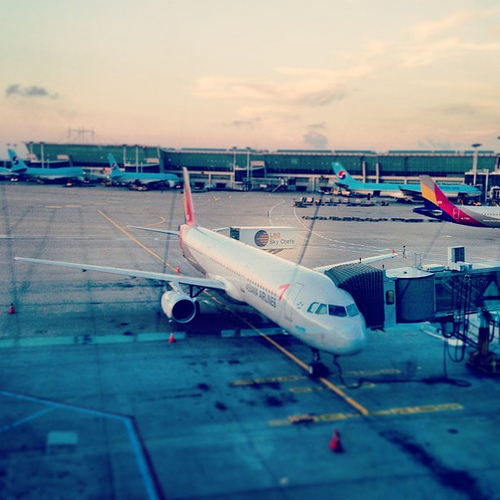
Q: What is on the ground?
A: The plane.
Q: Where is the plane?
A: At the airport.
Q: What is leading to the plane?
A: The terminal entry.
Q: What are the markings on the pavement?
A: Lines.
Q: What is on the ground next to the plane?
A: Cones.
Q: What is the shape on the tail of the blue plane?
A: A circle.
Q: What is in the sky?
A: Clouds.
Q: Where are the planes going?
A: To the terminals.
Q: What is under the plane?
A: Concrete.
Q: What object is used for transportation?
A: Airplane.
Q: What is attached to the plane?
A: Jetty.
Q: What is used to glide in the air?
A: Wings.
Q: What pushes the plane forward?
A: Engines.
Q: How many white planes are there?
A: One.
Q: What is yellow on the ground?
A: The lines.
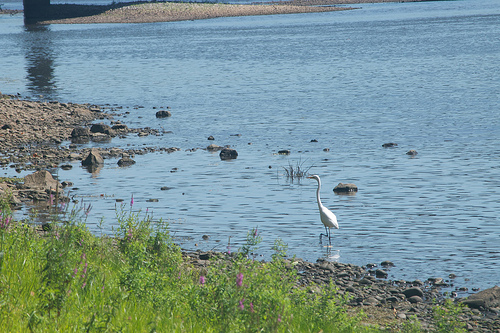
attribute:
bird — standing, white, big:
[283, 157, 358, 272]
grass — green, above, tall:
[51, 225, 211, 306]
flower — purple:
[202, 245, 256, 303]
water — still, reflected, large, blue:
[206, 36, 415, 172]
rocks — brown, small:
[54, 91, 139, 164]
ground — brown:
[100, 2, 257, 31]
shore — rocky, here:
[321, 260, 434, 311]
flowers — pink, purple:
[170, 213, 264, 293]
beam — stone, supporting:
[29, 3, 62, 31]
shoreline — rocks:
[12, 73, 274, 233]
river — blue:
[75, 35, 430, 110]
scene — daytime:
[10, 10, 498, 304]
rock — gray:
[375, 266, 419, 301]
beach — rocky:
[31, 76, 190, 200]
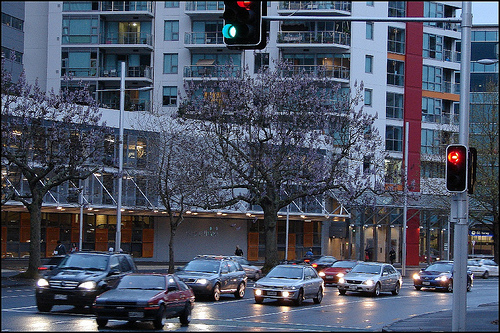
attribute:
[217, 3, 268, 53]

■ ■ ■ ■ ■

[WHAT IS REQUIRED]: Please give every line of the records above as a numbered list, skipping blank lines and leaving out the pictures.

[PROBLEM SOLUTION]:
1. Q: What is on the ground?
2. A: The plane.
3. Q: Where is the plane?
4. A: At the airport.
5. Q: What is leading to the plane?
6. A: The terminal entry.
7. Q: What are the markings on the pavement?
8. A: Lines.
9. Q: What is on the ground next to the plane?
10. A: Cones.
11. Q: What is the shape on the tail of the blue plane?
12. A: A circle.
13. Q: What is in the sky?
14. A: Clouds.
15. Q: Where are the planes going?
16. A: To the terminals.
17. Q: What is under the plane?
18. A: Concrete.
19. Q: What object is used for transportation?
20. A: Airplane.
21. Q: What is attached to the plane?
22. A: Jetty.
23. Q: What is used to glide in the air?
24. A: Wings.
25. Q: What pushes the plane forward?
26. A: Engines.
27. Q: How many white planes are there?
28. A: One.
29. Q: What is yellow on the ground?
30. A: The lines.
31. attribute:
32. bird — standing, white, big:
33. [283, 157, 358, 272]
34. grass — green, above, tall:
35. [51, 225, 211, 306]
36. flower — purple:
37. [202, 245, 256, 303]
38. water — still, reflected, large, blue:
39. [206, 36, 415, 172]
40. rocks — brown, small:
41. [54, 91, 139, 164]
42. ground — brown:
43. [100, 2, 257, 31]
44. shore — rocky, here:
45. [321, 260, 434, 311]
46. flowers — pink, purple:
47. [170, 213, 264, 293]
48. beam — stone, supporting:
49. [29, 3, 62, 31]
50. shoreline — rocks:
51. [12, 73, 274, 233]
52. river — blue:
53. [75, 35, 430, 110]
54. scene — daytime:
55. [10, 10, 498, 304]
56. rock — gray:
57. [375, 266, 419, 301]
58. beach — rocky:
59. [31, 76, 190, 200]
60. attribute:
61. [217, 3, 268, 53]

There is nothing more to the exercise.